◆ Records ◆
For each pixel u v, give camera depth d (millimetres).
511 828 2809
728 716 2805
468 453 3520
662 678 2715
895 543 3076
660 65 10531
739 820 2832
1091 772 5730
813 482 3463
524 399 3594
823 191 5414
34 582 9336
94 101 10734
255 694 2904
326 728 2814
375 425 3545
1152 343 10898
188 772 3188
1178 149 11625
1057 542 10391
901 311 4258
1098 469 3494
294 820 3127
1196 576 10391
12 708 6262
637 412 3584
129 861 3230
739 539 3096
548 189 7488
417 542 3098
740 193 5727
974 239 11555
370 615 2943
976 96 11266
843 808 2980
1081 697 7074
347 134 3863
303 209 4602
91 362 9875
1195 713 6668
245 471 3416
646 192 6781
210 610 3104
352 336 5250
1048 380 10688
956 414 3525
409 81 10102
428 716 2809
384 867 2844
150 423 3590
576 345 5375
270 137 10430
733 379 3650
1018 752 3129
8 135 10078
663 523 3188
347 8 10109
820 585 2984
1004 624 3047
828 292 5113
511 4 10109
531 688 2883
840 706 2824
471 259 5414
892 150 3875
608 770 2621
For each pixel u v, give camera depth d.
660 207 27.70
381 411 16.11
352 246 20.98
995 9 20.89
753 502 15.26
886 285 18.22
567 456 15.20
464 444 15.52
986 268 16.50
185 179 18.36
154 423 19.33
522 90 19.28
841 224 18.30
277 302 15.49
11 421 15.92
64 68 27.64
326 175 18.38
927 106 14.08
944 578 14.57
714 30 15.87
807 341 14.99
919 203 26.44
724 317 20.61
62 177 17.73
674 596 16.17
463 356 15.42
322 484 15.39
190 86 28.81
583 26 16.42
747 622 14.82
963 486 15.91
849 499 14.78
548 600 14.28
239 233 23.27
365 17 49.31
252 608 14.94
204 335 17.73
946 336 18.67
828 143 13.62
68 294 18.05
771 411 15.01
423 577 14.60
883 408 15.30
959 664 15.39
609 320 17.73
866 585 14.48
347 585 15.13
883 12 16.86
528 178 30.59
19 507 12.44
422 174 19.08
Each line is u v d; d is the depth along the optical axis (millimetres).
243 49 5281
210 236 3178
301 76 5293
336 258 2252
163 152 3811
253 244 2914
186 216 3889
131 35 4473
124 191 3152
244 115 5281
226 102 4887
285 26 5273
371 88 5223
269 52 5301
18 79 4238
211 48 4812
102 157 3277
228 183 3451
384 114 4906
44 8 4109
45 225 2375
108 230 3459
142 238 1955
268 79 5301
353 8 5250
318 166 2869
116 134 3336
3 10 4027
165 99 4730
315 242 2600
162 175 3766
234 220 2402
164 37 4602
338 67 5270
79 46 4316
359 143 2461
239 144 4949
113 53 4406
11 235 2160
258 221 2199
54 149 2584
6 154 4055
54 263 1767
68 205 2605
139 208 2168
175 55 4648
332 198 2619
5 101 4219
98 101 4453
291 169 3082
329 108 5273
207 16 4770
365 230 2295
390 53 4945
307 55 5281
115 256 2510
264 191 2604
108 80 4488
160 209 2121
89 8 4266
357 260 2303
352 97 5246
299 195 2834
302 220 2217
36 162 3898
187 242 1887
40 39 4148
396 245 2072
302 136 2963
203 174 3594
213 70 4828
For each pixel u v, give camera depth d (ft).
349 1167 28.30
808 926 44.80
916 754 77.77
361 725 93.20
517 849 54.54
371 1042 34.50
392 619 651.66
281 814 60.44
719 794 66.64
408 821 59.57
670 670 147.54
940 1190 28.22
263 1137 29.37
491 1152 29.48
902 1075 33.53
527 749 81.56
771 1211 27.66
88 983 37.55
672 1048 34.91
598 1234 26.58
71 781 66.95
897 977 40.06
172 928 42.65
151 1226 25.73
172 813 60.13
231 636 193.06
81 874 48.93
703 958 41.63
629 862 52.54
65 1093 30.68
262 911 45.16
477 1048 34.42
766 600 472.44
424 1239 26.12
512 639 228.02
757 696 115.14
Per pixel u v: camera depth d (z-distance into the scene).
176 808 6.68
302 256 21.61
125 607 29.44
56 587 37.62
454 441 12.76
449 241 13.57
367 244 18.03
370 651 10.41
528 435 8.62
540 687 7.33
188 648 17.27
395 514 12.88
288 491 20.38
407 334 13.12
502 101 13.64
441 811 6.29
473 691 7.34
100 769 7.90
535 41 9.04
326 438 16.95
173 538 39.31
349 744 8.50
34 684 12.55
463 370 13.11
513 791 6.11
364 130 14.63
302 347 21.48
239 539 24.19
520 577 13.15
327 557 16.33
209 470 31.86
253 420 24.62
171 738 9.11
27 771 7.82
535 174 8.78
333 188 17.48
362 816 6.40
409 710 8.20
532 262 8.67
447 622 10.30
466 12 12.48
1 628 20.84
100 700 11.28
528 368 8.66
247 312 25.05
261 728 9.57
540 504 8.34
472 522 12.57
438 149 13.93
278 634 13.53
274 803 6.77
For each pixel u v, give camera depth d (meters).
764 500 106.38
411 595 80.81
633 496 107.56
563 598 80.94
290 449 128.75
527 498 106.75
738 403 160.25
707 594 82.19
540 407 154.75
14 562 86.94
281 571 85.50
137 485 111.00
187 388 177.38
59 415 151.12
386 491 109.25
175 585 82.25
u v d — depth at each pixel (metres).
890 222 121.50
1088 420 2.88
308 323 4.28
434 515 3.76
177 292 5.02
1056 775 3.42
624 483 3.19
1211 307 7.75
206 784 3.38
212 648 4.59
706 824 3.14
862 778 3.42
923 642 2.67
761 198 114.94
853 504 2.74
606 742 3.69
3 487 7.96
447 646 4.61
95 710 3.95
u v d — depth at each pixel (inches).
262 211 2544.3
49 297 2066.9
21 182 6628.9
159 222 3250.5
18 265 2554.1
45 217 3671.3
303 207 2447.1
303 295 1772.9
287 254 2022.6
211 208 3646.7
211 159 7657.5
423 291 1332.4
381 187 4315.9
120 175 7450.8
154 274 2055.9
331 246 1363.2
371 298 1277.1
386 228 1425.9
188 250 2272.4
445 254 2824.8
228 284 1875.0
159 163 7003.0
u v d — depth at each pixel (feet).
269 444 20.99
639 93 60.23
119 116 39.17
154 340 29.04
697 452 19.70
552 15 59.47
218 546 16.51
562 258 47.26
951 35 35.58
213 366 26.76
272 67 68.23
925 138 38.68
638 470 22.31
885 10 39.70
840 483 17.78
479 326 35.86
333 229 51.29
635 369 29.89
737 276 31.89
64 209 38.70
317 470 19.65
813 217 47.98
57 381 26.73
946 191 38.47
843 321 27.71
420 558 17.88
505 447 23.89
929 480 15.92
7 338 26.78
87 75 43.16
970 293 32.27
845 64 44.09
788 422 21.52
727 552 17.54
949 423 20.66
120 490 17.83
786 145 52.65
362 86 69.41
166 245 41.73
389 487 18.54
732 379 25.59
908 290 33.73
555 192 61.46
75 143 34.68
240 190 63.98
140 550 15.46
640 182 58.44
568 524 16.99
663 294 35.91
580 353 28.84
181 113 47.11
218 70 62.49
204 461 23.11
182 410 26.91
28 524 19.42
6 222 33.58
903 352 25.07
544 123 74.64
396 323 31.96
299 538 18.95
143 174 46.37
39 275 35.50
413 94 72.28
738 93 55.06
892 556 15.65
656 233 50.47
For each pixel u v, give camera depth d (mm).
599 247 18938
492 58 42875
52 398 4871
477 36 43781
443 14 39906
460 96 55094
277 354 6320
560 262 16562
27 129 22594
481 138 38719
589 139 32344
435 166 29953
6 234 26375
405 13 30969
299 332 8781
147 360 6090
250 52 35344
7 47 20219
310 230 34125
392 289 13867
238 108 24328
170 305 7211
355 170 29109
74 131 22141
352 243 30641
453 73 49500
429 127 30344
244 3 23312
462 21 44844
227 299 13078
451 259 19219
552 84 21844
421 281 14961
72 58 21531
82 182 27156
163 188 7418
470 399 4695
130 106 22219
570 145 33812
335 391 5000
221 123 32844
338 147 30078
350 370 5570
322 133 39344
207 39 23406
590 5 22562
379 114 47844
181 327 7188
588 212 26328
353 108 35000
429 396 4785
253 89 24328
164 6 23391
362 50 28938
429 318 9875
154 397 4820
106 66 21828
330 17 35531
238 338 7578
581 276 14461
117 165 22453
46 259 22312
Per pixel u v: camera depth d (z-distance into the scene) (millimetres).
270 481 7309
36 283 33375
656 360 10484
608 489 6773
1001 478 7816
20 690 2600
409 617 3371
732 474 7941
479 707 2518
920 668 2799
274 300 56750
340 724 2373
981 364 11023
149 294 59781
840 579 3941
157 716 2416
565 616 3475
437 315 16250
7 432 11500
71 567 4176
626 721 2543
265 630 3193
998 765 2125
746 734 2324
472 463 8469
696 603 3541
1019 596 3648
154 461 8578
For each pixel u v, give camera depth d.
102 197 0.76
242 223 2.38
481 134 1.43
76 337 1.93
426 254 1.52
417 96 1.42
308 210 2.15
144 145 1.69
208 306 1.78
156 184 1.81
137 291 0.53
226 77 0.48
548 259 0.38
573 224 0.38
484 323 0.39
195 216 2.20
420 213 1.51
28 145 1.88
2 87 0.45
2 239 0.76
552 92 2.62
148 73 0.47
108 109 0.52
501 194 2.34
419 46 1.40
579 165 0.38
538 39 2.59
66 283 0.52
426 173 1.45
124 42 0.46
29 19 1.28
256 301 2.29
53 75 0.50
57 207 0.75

◆ What you need to do ◆
Could you return all lines from the records that include the word "give"?

◆ Problem solution ◆
For each pixel u v, give camera depth d (millimetres).
For each pixel u v, give camera depth d.
For each pixel u v, give camera depth d (ft).
For each pixel u v, give camera depth d (meters).
For each pixel u v, give camera depth d (mm).
For each pixel u v, give camera depth d.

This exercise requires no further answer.